Implementation and Analysis of Proof Techniques Employing Negation Normal Form

否定范式证明技术的实现与分析

• 批准号: 9101208
• 负责人: Neil Murray
• 金额: $ 17.19万
• 依托单位: SUNY at Albany
• 依托单位国家: 美国
• 项目类别: Continuing Grant
• 财政年份: 1991
• 资助国家: 美国
• 起止时间: 1991-06-01 至 1995-03-31
• 项目状态: 已结题
• 来源: https://www.nsf.gov/awardsearch/showAward?AWD_ID=9101208&HistoricalAwards=false
• 关键词: Implementation; Analysis; Proof; Techniques; Employing

This is a research project in computational logic. The areas of research stem directly from the analysis of the structure of formulas in negation toward several research topics. Substantial experimental results at the propositional level, preliminary experimental results at the first order level, and certain theoretical results indicate that the most important of these may be path dissolution, a rule of inference that is strongly complete at the ground level. Exploration of this and related inference mechanisms will be continued, largely through experimentation. One major thrust of the investigation will be to further the implementation of the path resolution and semantic graph techniques developed earlier. A sophisticated ground system and a first order system are now operational; the latter is a solid platform on which techniques proposed below will be tested: link selection; computing prime implicants; backtracking; theory links and dissolution; and star chains. While abstract proof-theoretic questions are of interest in their own right, the development of performance enhancements for the theorem proving system is also a major motivation. A number of such enhancements will be investigated. Among them are: improved efficiency of existing inference mechanisms; improved proof search with existing mechanisms; and development of new inference techniques that alter the search space itself. Specifically, system development will be enhanced through investigation of: dissolution, analytic tableaux, and the distributive law; dissolution versus resolution; quantifier duplication, proof length, and cycles; algorithms for computing prime implicants; and induction and equality.
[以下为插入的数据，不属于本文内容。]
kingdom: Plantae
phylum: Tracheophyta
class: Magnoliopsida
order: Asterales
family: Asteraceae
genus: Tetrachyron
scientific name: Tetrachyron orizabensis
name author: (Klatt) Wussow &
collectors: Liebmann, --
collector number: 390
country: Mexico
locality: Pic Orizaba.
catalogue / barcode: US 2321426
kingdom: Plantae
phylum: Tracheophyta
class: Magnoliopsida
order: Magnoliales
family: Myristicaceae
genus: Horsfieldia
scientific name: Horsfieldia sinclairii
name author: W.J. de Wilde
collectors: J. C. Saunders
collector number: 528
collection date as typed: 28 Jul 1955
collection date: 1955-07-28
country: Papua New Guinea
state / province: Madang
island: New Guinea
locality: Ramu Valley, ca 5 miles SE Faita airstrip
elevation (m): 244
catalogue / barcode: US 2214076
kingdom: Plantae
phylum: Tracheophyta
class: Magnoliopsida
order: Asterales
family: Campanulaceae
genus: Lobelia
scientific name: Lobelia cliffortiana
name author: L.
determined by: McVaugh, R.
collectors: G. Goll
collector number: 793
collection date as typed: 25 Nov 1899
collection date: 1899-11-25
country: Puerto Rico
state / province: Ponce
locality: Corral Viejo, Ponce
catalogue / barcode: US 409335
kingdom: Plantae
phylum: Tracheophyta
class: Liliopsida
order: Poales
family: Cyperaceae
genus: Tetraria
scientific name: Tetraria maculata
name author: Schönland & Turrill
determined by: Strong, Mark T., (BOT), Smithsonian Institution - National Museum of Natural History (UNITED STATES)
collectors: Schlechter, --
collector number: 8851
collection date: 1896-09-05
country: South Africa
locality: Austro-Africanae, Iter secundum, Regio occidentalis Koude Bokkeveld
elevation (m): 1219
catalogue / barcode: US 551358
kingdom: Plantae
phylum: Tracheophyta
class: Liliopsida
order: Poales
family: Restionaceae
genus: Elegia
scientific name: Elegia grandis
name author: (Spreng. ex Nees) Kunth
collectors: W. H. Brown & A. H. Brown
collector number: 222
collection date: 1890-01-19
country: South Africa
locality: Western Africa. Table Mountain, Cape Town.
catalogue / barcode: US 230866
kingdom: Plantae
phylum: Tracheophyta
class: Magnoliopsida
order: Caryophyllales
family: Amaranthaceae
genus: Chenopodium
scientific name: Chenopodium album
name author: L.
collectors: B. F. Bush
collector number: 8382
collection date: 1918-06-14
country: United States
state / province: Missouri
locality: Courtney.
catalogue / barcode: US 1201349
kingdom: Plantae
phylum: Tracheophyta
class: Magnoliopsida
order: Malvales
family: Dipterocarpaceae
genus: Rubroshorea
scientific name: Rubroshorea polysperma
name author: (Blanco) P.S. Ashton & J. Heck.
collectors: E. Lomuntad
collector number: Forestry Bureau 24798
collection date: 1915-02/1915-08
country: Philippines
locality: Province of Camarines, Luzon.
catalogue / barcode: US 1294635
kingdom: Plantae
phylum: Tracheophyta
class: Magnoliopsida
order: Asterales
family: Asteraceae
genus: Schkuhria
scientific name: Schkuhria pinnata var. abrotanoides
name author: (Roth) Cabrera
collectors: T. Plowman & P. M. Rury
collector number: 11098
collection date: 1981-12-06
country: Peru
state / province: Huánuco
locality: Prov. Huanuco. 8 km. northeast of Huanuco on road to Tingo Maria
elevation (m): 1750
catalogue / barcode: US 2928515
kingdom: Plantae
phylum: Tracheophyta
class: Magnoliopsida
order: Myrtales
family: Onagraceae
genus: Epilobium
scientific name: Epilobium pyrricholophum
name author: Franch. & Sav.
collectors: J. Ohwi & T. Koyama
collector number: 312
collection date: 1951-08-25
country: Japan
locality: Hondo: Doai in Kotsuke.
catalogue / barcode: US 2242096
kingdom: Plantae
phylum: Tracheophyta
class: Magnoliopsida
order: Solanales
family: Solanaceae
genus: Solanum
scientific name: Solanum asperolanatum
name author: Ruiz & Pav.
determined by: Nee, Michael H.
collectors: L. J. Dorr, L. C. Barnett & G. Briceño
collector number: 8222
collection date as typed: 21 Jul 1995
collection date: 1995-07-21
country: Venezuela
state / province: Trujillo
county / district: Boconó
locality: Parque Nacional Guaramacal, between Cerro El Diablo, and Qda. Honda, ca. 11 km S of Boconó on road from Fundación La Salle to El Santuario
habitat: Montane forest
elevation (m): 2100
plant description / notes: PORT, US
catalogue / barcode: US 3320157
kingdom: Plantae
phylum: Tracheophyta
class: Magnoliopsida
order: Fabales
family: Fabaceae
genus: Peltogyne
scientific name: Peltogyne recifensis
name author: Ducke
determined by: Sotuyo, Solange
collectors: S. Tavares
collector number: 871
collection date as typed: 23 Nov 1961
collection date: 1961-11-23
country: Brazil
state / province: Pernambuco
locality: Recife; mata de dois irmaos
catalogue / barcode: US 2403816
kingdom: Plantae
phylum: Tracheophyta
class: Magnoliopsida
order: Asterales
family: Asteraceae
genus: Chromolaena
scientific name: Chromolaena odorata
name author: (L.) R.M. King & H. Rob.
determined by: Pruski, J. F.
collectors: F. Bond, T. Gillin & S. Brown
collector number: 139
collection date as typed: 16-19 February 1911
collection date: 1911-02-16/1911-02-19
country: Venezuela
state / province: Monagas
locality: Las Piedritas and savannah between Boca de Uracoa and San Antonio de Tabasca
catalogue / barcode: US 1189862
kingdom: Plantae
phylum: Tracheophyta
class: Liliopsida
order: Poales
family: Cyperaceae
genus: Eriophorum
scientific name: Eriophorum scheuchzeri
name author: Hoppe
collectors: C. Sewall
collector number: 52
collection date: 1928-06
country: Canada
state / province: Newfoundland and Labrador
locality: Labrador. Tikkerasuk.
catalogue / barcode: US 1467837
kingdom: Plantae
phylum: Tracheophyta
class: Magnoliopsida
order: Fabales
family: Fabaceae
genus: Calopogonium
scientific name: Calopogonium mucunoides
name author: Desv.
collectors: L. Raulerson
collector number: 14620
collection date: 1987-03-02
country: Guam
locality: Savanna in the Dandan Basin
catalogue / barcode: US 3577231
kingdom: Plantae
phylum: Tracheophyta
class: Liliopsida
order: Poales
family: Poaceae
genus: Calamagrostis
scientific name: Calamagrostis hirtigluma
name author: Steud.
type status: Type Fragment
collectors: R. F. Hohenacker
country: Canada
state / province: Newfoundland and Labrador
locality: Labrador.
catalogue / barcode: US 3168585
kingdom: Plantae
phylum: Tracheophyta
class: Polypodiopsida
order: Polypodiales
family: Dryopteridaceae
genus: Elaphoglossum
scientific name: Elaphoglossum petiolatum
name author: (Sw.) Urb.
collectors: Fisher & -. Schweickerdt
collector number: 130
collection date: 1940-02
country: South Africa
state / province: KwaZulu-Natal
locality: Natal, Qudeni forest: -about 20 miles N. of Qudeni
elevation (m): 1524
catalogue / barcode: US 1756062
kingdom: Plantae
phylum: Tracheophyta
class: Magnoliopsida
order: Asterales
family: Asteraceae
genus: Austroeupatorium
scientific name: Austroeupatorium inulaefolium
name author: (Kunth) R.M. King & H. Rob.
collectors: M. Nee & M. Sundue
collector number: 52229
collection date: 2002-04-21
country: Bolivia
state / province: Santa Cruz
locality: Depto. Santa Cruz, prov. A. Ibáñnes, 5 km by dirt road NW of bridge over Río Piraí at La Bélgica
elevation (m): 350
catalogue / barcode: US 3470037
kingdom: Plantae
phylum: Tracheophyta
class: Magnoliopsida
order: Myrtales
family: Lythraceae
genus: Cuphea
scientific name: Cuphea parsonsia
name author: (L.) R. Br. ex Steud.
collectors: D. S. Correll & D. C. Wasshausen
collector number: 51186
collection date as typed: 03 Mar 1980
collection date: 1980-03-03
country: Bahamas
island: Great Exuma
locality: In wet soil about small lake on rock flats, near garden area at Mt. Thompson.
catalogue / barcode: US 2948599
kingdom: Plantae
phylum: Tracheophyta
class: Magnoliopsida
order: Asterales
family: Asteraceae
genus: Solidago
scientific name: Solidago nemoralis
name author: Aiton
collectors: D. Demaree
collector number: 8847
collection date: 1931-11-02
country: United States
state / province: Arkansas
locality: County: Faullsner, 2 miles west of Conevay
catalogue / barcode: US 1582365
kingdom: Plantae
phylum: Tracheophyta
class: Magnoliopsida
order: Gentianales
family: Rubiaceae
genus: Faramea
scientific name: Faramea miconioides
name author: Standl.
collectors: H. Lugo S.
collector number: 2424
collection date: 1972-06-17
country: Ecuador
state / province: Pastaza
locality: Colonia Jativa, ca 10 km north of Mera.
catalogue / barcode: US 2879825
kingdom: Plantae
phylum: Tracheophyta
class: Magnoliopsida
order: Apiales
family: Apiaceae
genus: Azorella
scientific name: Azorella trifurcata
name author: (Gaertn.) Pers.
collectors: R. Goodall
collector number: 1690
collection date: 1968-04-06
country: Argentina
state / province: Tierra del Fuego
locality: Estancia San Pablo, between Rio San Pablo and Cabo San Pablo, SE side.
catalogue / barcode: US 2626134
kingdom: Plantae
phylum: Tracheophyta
这是计算逻辑中的研究项目。 研究领域直接源于对公式对几个研究主题的否定结构的分析。 在命题水平上的实验结果，一阶级别的初步实验结果，并且某些理论结果表明，其中最重要的可能是路径溶解，这是在地面上强烈完成的推理规则。 对此和相关推理机制的探索将主要通过实验继续。 调查的一个主要目的是进一步实施路径分辨率和语义图技术。 现在是一个复杂的地面系统和一阶系统的运行；后者是一个可靠的平台，将在下面提出的技术进行测试：链接选择；计算主要隐含物；回溯理论联系和解散；和星链。 尽管抽象证明理论问题本身就是感兴趣的，但定理证明系统的绩效增强的发展也是主要动机。 将研究许多此类增强功能。 其中包括：改善现有推理机制的效率；通过现有机制进行改进的证明搜索；以及开发改变搜索空间本身的新推理技术。 具体而言，将通过研究以下研究来增强系统的开发：溶出，分析表和分配定律；溶解与分辨率；量词重复，证明长度和周期；计算主要隐含物的算法；以及归纳和平等。